SELECTED PASSAGE:
· · ·
The same utility functions in pysic for inquiring keywords and other data needed for creating the potentials also work for fetching information on bond order factors, if applicable. The functions check automatically if the inquired name matches a potential or a bond order factor and gather the correct type of information based on this.

For example:

Bond order cutoffs

Atomic coordination is an example of a simple bond order factor. It is calculated by checking all atom pairs and counting which ones are “close” to each others. Close naturally means closer than some predefined cutoff distance. However, in order to make the coordination a continuous and differentiable function, a continuous cutoff has to be applied. This is done similarly to the smooth cutoffs used in Potential by defining a proximity function which is 1 for small separations and 0 for large distances.

\[\begin{split}f(r) = \begin{cases} 1, & r < r_\mathrm{soft} \\ \frac{1}{2}\left(1+\cos \pi\frac{r-r_\mathrm{soft}}{r_\mathrm{hard}-r_\mathrm{soft}}\right), & r_\mathrm{soft} < r < r_\mathrm{hard} \\ 0, & r > r_\mathrm{hard} \end{cases}.\end{split}\]

[hires.png, pdf]

_images/1cd7aa1eaf.png

Since bond order factors such as atomic coordination need not decay as a function of distance, one must always define a margin for continuous cutoff in bond order factors.

Atomic and pairwise factors

Two types of factors can be defined: atomic or pairwise (per bond) factors. Let us first give formal definitions for these types and then discuss the differences in their use and behavior.

Atomic factors

Atomic factors are of the form

\[b_i = s_i( \sum_{j,\ldots} c_{ij\ldots}),\]

where the local factors \(c_{ij\ldots}\) may have 2, 3, or more indices depending on how many bodies affect the factor. When this kind of a factor is applied on an \(n\)-body potential, \(v_{ij\ldots}\), an \(n\)-body factor is created as the average of the atomic factors

\[b_{ij\ldots} = \frac{1}{n}(b_i + b_j + \ldots).\]

The resulting potential is then

\[U = \sum_{i,j,\ldots} b_{ij\ldots} v_{ij\ldots},\]

where the summation goes over all \(n\)-chains.
· · ·
SUPPLIED INFORMATION:
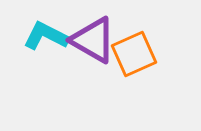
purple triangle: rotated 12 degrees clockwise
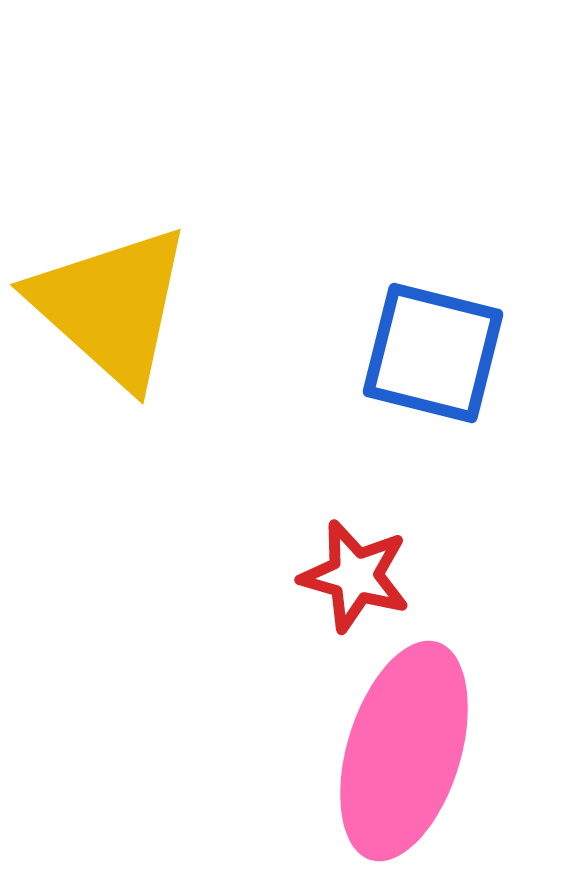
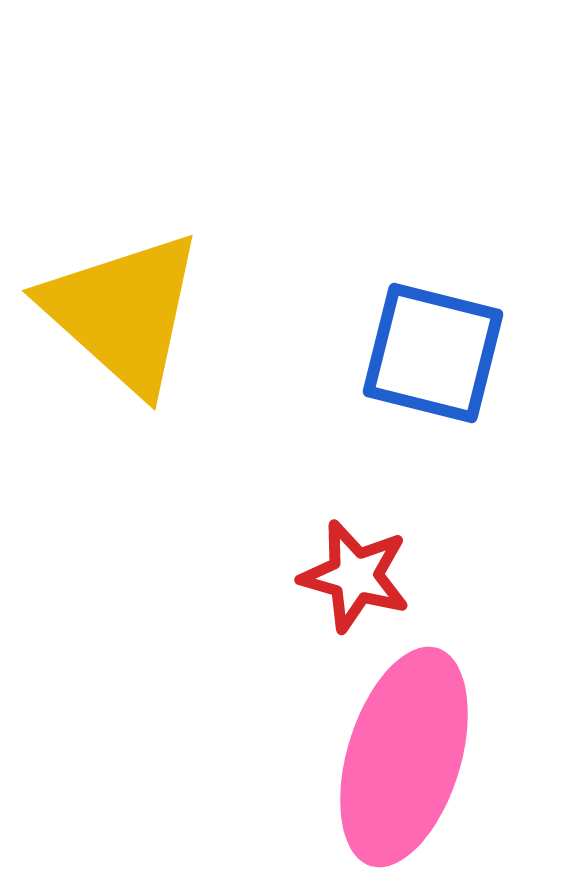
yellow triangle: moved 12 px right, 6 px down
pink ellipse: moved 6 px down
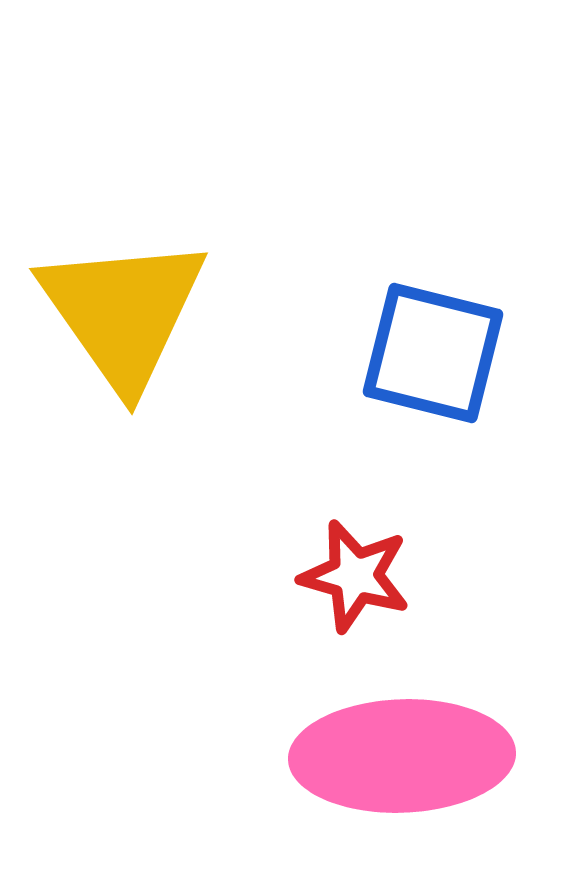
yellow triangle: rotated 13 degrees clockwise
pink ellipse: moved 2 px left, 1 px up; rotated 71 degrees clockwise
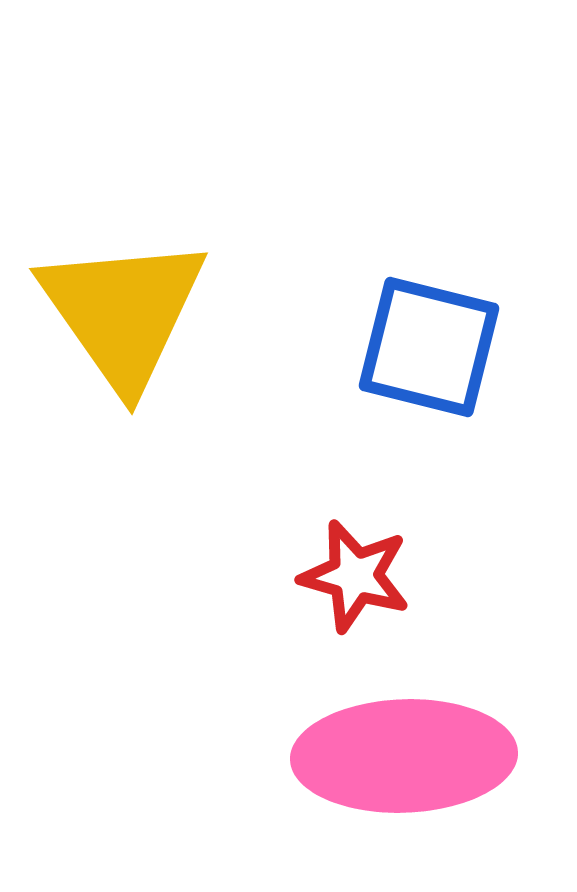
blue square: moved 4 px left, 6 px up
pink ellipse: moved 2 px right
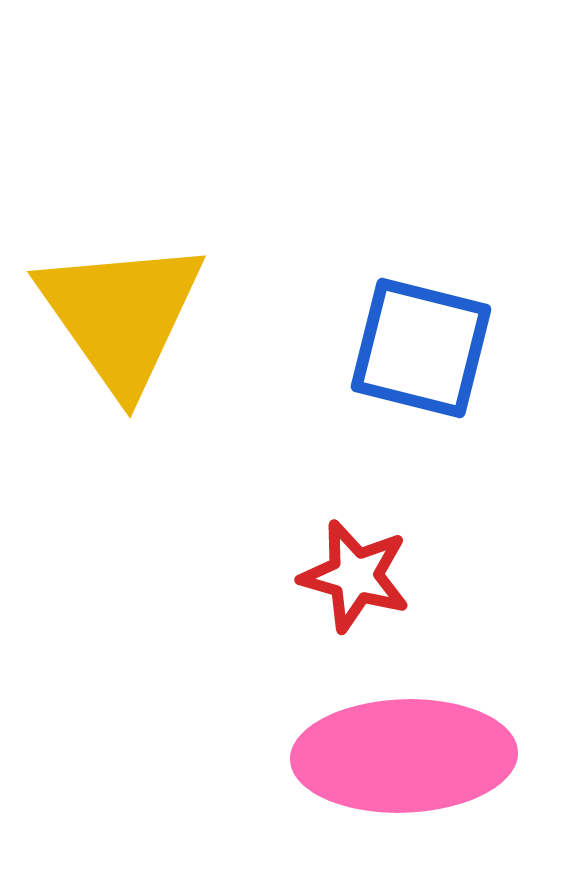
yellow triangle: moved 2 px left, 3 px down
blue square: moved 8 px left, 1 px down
· · ·
WHAT THIS TASK INVOLVES: Write what comes next in the passage on bond order factors in pysic, starting after its final sentence.

RESPONSE TO THE EXERCISE:
Pairwise factors

Pairwise factors, on the other hand are only defined for pair potentials \(v_{ij}\). These factors scale the interaction by

\[U = \sum_{i,j} b_{ij} v_{ij},\]

where the summation goes over all pairs \((i,j)\). Note that this form requires \(b_{ij}\) to be symmetric with respect to \(i\) and \(j\). It would also be possible to define the factor through

\[U = \frac{1}{2} \sum_{i \ne j} \tilde{b}_{ij} v_{ij},\]

where the sum goes over all indices — and thus over all pairs twice. Using the notation above, this is equivalent to

\[U = \sum_{i,j} \frac{1}{2}(\tilde{b}_{ij}+\tilde{b}_{ji}) v_{ij}.\]

Clearly, \(b_{ij} = \frac{1}{2}(\tilde{b}_{ij}+\tilde{b}_{ji})\). The factor \(\tilde{b}_{ij}\) defined in this manner need not be symmetric, since the summation automatically leads to the symmetric form. Because of this, to avoid the need to force symmetry on \(b_{ij}\), Pysic calculates the pairwise factors using \(b_{ij} = \frac{1}{2}(\tilde{b}_{ij}+\tilde{b}_{ji})\). Therefore it is only necessary to implement the non-symmetric factors \(\tilde{b}_{ij}\).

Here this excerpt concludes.